** DATASET ENTRIES follows **
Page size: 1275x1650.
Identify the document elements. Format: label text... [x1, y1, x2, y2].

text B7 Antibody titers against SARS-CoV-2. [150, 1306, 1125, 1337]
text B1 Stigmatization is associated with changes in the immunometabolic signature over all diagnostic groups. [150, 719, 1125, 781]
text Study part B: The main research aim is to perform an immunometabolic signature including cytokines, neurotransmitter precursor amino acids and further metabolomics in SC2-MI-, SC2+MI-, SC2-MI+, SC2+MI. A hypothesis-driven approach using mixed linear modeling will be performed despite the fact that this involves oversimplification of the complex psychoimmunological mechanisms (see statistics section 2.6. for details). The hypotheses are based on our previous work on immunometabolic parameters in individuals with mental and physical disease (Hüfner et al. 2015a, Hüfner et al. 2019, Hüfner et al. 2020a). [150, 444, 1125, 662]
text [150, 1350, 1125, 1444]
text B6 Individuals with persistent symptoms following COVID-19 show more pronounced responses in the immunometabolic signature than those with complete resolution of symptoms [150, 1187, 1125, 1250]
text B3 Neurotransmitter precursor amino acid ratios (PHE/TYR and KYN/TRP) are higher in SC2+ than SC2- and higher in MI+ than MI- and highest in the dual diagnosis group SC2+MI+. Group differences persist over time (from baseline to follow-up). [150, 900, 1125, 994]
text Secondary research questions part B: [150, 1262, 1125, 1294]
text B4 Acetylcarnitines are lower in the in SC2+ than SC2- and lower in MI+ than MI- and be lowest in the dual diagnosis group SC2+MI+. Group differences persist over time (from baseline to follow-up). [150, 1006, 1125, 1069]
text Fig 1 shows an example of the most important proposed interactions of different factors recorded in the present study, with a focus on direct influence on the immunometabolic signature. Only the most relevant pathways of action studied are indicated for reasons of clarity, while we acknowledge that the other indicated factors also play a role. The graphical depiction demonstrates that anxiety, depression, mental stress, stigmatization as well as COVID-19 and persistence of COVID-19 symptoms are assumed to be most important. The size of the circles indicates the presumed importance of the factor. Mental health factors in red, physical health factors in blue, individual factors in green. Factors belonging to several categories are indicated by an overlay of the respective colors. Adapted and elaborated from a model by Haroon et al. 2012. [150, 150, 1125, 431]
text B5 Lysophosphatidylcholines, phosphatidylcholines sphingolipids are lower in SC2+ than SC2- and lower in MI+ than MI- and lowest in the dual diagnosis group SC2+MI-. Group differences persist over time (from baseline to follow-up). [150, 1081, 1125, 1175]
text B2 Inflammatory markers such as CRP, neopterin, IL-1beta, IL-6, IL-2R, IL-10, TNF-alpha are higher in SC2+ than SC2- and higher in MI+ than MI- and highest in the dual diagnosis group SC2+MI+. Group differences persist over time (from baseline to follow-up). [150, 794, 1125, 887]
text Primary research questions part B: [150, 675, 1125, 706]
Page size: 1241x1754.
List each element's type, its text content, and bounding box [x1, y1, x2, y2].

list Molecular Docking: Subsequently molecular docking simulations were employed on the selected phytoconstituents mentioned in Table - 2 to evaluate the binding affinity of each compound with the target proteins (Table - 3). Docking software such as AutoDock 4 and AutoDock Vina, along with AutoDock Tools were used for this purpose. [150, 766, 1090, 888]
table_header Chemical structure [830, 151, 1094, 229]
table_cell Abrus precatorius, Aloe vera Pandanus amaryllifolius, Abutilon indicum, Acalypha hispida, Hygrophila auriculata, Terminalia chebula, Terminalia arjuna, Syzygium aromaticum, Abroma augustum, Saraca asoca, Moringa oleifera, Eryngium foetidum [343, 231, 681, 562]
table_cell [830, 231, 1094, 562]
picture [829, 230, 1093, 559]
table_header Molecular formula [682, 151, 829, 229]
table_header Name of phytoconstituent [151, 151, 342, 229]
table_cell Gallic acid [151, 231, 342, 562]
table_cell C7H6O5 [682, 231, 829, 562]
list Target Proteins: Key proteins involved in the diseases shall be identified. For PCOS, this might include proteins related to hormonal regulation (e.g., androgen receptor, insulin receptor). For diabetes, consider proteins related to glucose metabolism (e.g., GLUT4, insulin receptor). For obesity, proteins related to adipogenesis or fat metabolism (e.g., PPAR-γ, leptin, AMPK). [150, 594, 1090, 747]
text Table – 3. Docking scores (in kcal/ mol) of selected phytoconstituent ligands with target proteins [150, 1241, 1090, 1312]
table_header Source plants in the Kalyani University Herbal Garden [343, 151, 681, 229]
** End of DATASET ENTRIES **
Word for word, write out each entry shown above.

Page size: 1275x1650.
Identify the document elements. Format: label text... [x1, y1, x2, y2].

text B7 Antibody titers against SARS-CoV-2. [150, 1306, 1125, 1337]
text B1 Stigmatization is associated with changes in the immunometabolic signature over all diagnostic groups. [150, 719, 1125, 781]
text Study part B: The main research aim is to perform an immunometabolic signature including cytokines, neurotransmitter precursor amino acids and further metabolomics in SC2-MI-, SC2+MI-, SC2-MI+, SC2+MI. A hypothesis-driven approach using mixed linear modeling will be performed despite the fact that this involves oversimplification of the complex psychoimmunological mechanisms (see statistics section 2.6. for details). The hypotheses are based on our previous work on immunometabolic parameters in individuals with mental and physical disease (Hüfner et al. 2015a, Hüfner et al. 2019, Hüfner et al. 2020a). [150, 444, 1125, 662]
text [150, 1350, 1125, 1444]
text B6 Individuals with persistent symptoms following COVID-19 show more pronounced responses in the immunometabolic signature than those with complete resolution of symptoms [150, 1187, 1125, 1250]
text B3 Neurotransmitter precursor amino acid ratios (PHE/TYR and KYN/TRP) are higher in SC2+ than SC2- and higher in MI+ than MI- and highest in the dual diagnosis group SC2+MI+. Group differences persist over time (from baseline to follow-up). [150, 900, 1125, 994]
text Secondary research questions part B: [150, 1262, 1125, 1294]
text B4 Acetylcarnitines are lower in the in SC2+ than SC2- and lower in MI+ than MI- and be lowest in the dual diagnosis group SC2+MI+. Group differences persist over time (from baseline to follow-up). [150, 1006, 1125, 1069]
text Fig 1 shows an example of the most important proposed interactions of different factors recorded in the present study, with a focus on direct influence on the immunometabolic signature. Only the most relevant pathways of action studied are indicated for reasons of clarity, while we acknowledge that the other indicated factors also play a role. The graphical depiction demonstrates that anxiety, depression, mental stress, stigmatization as well as COVID-19 and persistence of COVID-19 symptoms are assumed to be most important. The size of the circles indicates the presumed importance of the factor. Mental health factors in red, physical health factors in blue, individual factors in green. Factors belonging to several categories are indicated by an overlay of the respective colors. Adapted and elaborated from a model by Haroon et al. 2012. [150, 150, 1125, 431]
text B5 Lysophosphatidylcholines, phosphatidylcholines sphingolipids are lower in SC2+ than SC2- and lower in MI+ than MI- and lowest in the dual diagnosis group SC2+MI-. Group differences persist over time (from baseline to follow-up). [150, 1081, 1125, 1175]
text B2 Inflammatory markers such as CRP, neopterin, IL-1beta, IL-6, IL-2R, IL-10, TNF-alpha are higher in SC2+ than SC2- and higher in MI+ than MI- and highest in the dual diagnosis group SC2+MI+. Group differences persist over time (from baseline to follow-up). [150, 794, 1125, 887]
text Primary research questions part B: [150, 675, 1125, 706]
Page size: 1241x1754.
List each element's type, its text content, and bounding box [x1, y1, x2, y2].

list Molecular Docking: Subsequently molecular docking simulations were employed on the selected phytoconstituents mentioned in Table - 2 to evaluate the binding affinity of each compound with the target proteins (Table - 3). Docking software such as AutoDock 4 and AutoDock Vina, along with AutoDock Tools were used for this purpose. [150, 766, 1090, 888]
table_header Chemical structure [830, 151, 1094, 229]
table_cell Abrus precatorius, Aloe vera Pandanus amaryllifolius, Abutilon indicum, Acalypha hispida, Hygrophila auriculata, Terminalia chebula, Terminalia arjuna, Syzygium aromaticum, Abroma augustum, Saraca asoca, Moringa oleifera, Eryngium foetidum [343, 231, 681, 562]
table_cell [830, 231, 1094, 562]
picture [829, 230, 1093, 559]
table_header Molecular formula [682, 151, 829, 229]
table_header Name of phytoconstituent [151, 151, 342, 229]
table_cell Gallic acid [151, 231, 342, 562]
table_cell C7H6O5 [682, 231, 829, 562]
list Target Proteins: Key proteins involved in the diseases shall be identified. For PCOS, this might include proteins related to hormonal regulation (e.g., androgen receptor, insulin receptor). For diabetes, consider proteins related to glucose metabolism (e.g., GLUT4, insulin receptor). For obesity, proteins related to adipogenesis or fat metabolism (e.g., PPAR-γ, leptin, AMPK). [150, 594, 1090, 747]
text Table – 3. Docking scores (in kcal/ mol) of selected phytoconstituent ligands with target proteins [150, 1241, 1090, 1312]
table_header Source plants in the Kalyani University Herbal Garden [343, 151, 681, 229]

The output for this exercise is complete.